A Doxiciclina aumenta o risco de lesões hepáticas?
Talvez a melhor prova de que a Doxiciclina causa lesões hepáticas venha de um estudo de 3.377 casos de hepatotoxicidade nos EUA onde o paciente tinha sido exposto a Tetraciclina ou Doxiciclina. O estudo mostrou um risco 3-4 vezes maior de desenvolver insuficiência hepática em pacientes expostos à Tetraciclina, ao passo que não houve aumento do risco nos expostos à Doxiciclina.
Não há provas de que a Doxiciclina aumente o risco de lesões hepáticas. De facto, a BNF afirma agora que a Doxiciclina é mais segura do que outras tetraciclinas no que diz respeito ao risco de hepatotoxicidade.
Conclusões
Então a recente revisão sistemática (Ref.1) da literatura disponível sobre se a Doxiciclina é segura para utilização na gravidez ou em crianças pequenas, concluiu:

  • “A Doxiciclina não é perigosa e a sua classificação é enganadora”

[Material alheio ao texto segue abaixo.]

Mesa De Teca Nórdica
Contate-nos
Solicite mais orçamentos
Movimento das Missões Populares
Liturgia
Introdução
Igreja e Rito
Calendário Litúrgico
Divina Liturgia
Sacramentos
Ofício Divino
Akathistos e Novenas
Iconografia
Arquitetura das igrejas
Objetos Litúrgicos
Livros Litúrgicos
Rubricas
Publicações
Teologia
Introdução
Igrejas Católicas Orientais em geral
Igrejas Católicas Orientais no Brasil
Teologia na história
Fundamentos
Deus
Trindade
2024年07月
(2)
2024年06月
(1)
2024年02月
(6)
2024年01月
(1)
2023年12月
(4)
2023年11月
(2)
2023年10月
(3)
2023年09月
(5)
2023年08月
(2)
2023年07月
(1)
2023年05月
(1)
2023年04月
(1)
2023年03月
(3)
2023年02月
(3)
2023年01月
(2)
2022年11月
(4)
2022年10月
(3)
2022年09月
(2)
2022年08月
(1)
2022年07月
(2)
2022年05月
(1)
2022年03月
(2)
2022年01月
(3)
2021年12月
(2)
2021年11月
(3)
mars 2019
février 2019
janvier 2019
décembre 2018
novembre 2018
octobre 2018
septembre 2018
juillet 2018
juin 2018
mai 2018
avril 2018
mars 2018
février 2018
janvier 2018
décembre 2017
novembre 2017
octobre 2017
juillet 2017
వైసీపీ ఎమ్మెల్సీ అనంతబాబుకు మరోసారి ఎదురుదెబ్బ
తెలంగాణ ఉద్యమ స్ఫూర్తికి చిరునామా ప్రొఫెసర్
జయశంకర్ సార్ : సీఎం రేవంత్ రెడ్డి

  • Há provas de que a Doxiciclina NÃO causa anomalias congénitas, manchas dentárias, defeitos ósseos ou lesões hepáticas, ao contrário de outras tetraciclinas
  • “A Doxiciclina é segura no início da gravidez, possivelmente durante toda a gravidez e para crianças nos actuais regimes de dosagem”
  • “As restrições à Doxiciclina podem ser levantadas para tratamento específico ou empírico durante a primeira metade da gravidez e para crianças com menos de 8 anos de idade”

Então o que é que eu penso? Tenho a coragem de recomendar rotineiramente o uso de Doxiciclina na gravidez ou em crianças pequenas? …não penso que não sou.
As provas da segurança da Doxiciclina na gravidez e em crianças pequenas são convincentes. Contudo a BNF ainda diz que este antibiótico NÃO DEVERÁ ser administrado nestes pacientes e como é provável que seja utilizado como argumento em qualquer caso médico-legal que resultou do uso de Doxiciclina na gravidez ou em crianças… então actualmente é difícil ir contra ele. Contudo, se eu estivesse numa posição em que o risco de não usar Doxiciclina compensasse o risco de usá-la… então eu usá-la-ia… mas eu falaria primeiro com o paciente ou o seu tutor, explicaria os riscos usando as provas acima referidas, e obteria o consentimento informado por escrito do paciente ou do seu tutor.
Para o nosso paciente inadvertidamente exposto à Doxiciclina durante a gravidez, o Microbiólogo telefonou ao médico do paciente e explicou as provas acima referidas. Embora todos estivessem seguros de que o risco para o bebé era provavelmente inexistente, concordou-se em encaminhar a mãe mais cedo para o obstetra para um acompanhamento atento, no caso de algo correr mal. Era uma altura de ansiedade, mas eventualmente a mãe deu à luz um menino saudável e quando os seus dentes chegaram… eles também eram normais; por isso, finalmente, todos os envolvidos puderam relaxar.